Friday, April 4, 2008

A Little Friendly Advice


I’ve recently discovered the secret to a successful relationship. Just to be clear, I’m not talking about your average, run of the mill, happy marriage. Think big people, image a perpetual honeymoon and you get where I’m coming from.

Like most of the worlds great discoveries, I sort of stumbled upon the truth. One day Tom accidentally referred to me as “Maggie”, not an unusual occurrence in our house. I made my usual joke, pointing out that if he actually treated me like baby girl I’d be the happiest woman in the world. Don’t get me wrong, Tom is very good to me - but with Maggie he takes it to a whole new level - it doesn’t matter what she does, he thinks it’s all adorable.

Once the words were out of my mouth a light went off. What if I actually started treating Tom like a pug? Now before you get upset and start sending hate mail, let me clarify - I’m not talking about sit, stay and fetch -this isn’t intended to be a training program. I’m talking about positive reinforcement and respect – less of the “bad dog!” approach. You’d be surprised how far a “you’re a good boy!” will go.

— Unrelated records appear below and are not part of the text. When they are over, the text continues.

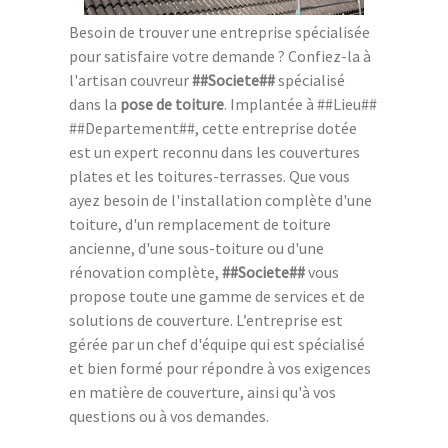
Besoin de trouver une entreprise spécialisée
pour satisfaire votre demande ? Confiez-la à
l'artisan couvreur
##Societe##
spécialisé
dans la
pose de toiture
. Implantée à ##Lieu##
##Departement##, cette entreprise dotée
est un expert reconnu dans les couvertures
plates et les toitures-terrasses. Que vous
ayez besoin de l'installation complète d'une
toiture, d'un remplacement de toiture
ancienne, d'une sous-toiture ou d'une
rénovation complète,
##Societe##
vous
propose toute une gamme de services et de
solutions de couverture. L’entreprise est
gérée par un chef d'équipe qui est spécialisé
et bien formé pour répondre à vos exigences
en matière de couverture, ainsi qu'à vos
questions ou à vos demandes.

Let’s just say it works, after all who doesn’t want to be loved unconditionally? The thing is, once you go down this road be careful how you express yourself. Today I was in a cab with my good friend Janice, who has been privy to all the details of my little science experiment. I was telling her that it doesn’t matter how much I treat Tom like a dog, he still leaves his shoes in the middle of the floor. She understood where I was coming from, but the taxi driver was a totally different story.

3 comments:

Dil said...

You should see mine after a bath.....soooo cute and funny....sprinting around and shaking furiously.........leaves alot of hair on the carpet though....

Anonymous said...

Funny girl.

Tyra said...

Since it's my 12th anniversary today I think I will use this technique on my hubby...I think you've started something! Do you think he'll catch on when I call him a good boy and stratch him behind the ears? If he likes it, I think I'll be a little worried!